SOURCE: RogerEbert.com
"Joker" achieves two contradictory goals simultaneously, delivering a blockbuster that highlights what is eternally captivating about the character, while at the same time offering a sobering critique of the nihilism that has long been the Joker's M.O.
SOURCE: Screen International
Phoenix is all in and then some, a performance so dazzling risky and original you might as well start engraving his name on the Oscar right now. No joke, this is a movie — premiering today at the Venice Film Festival — unlike any other from the DC universe, and you will find it impossible to shake off. At least I did.
SOURCE: Deadline
In amongst “Joker’s” fire and blood and chaos and its blackest of blackhearted laughter, there is the sense of a grotesque, green-haired genie being let out of a bottle, and whether it wreaks havoc or not, we’re not going to be able to put it back in.
SOURCE: The Playlist
With the combination of talented actors, a well fleshed out script, and excellent direction, the audience doesn’t quite know who to root for. It’s traumatizing in a way because it causes a kind of morality battle. That sort of intensity weighs in on you once the film is over. It makes you think. The “funny” moments of the film are so strategic that they cause uncomfortable laughter.
SOURCE: Black Girl Nerds
In fact, that sympathy is where much of the film’s fear comes from. This is the Joker. We should not like this person. And yet, the movie tricks us into doing that time and time again. We frequently see things happening that aren’t actually happening. Information is given that isn’t quite accurate. Arthur’s point of view is mostly unreliable. And so the film swings you between sympathy and pity or humor and awkwardness, sometimes in a single shot. Not knowing what to believe and how to feel is one of the film’s most interesting and strongest assets.
SOURCE: i09
As the film goes on, it becomes increasingly a horror movie and the violence – although limited to a very few incidents – is portrayed as shockingly real. There are also moments of humour – as you’d expect from the director of The Hangover – but the “funny ha-ha” is definitely mixed in with funny peculiar so it’s impossible to say where one ends and the other begins. What it doesn’t feel like is a comic book movie.
SOURCE: CineVue
The first big problem is that the film cannot decide whether it wants to keep its powder dry in terms of its relationship to the wider world of superhero lore. It opens on a classic 1970s Warner Bros logo in a misguided attempt to connect itself to one of cinema’s golden eras – making it appear even worse by comparison. It tries desperately hard to come across as edgy, but coldly refuses to swerve from the hard-painted lanes of templated Hollywood filmmaking. It ends up resembling nothing more than a Suicide Squad spin-off movie. Yet it’s ambitions are certainly more lofty.
SOURCE: Little White Lies
Superhero blockbuster this is not: a playful fireman's-pole-based homage to the old Batman television series is one of a very few lighthearted moments in an otherwise oppressively downbeat and reality-grounded urban thriller.
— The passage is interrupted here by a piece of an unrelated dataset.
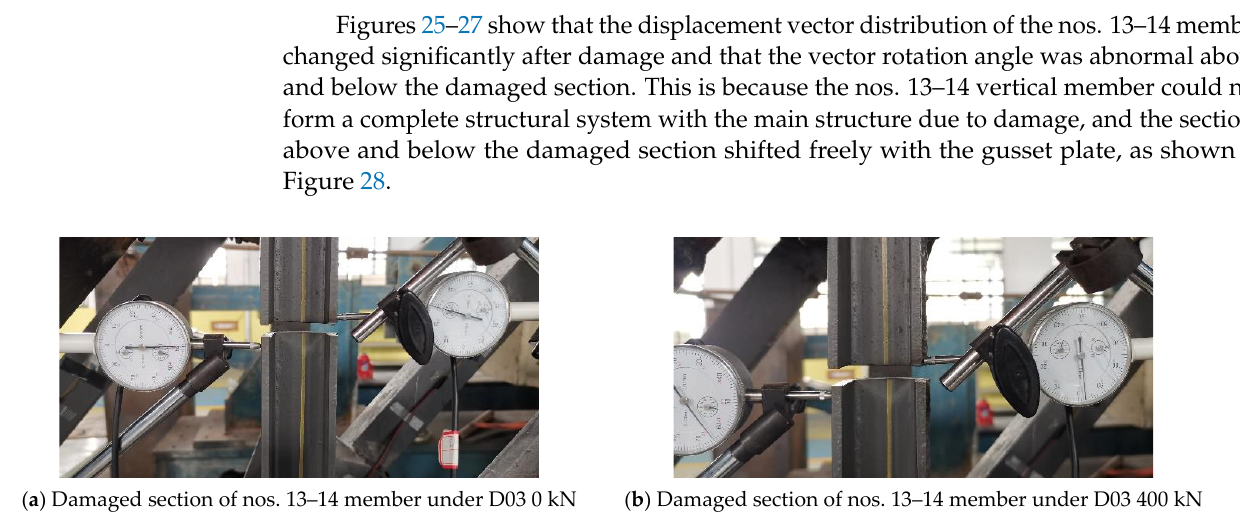
Figure 28. Relative displacement of nos. 13 – 14 damaged member under load condition D03.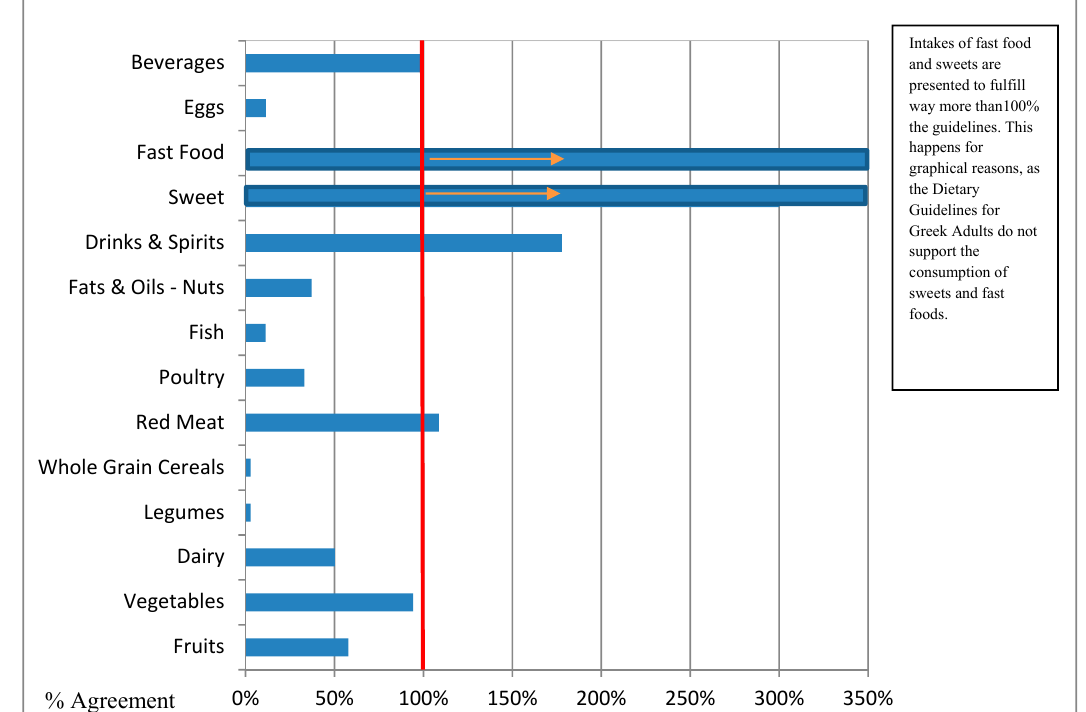
Figure 2. Combined 24 hR with FPQ’s intakes of Greek females and agreement with the Dietary Guidelines for Greek Adults. The percentages of agreement were calculated from the combined intakes (grams/day) of food groups in relation to reported frequency of intake (FPQ) and reported amount of intake (24 hR) of Greek females and the Dietary Guidelines for Greek Adults. The red line represents the point at which guidelines are fulfilled.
Bold, devastating and utterly beautiful, Todd Phillips and Joaquin Phoenix have not just reimagined one of the most iconic villains in cinema history, but reimagined the comic book movie itself.
SOURCE: Empire
Joaquin Phoenix's fully committed performance and Todd Phillips' masterful albeit loose reinvention of the DC source material make Joker a film that should leave comic book fans and non-fans alike disturbed and moved in all the right ways.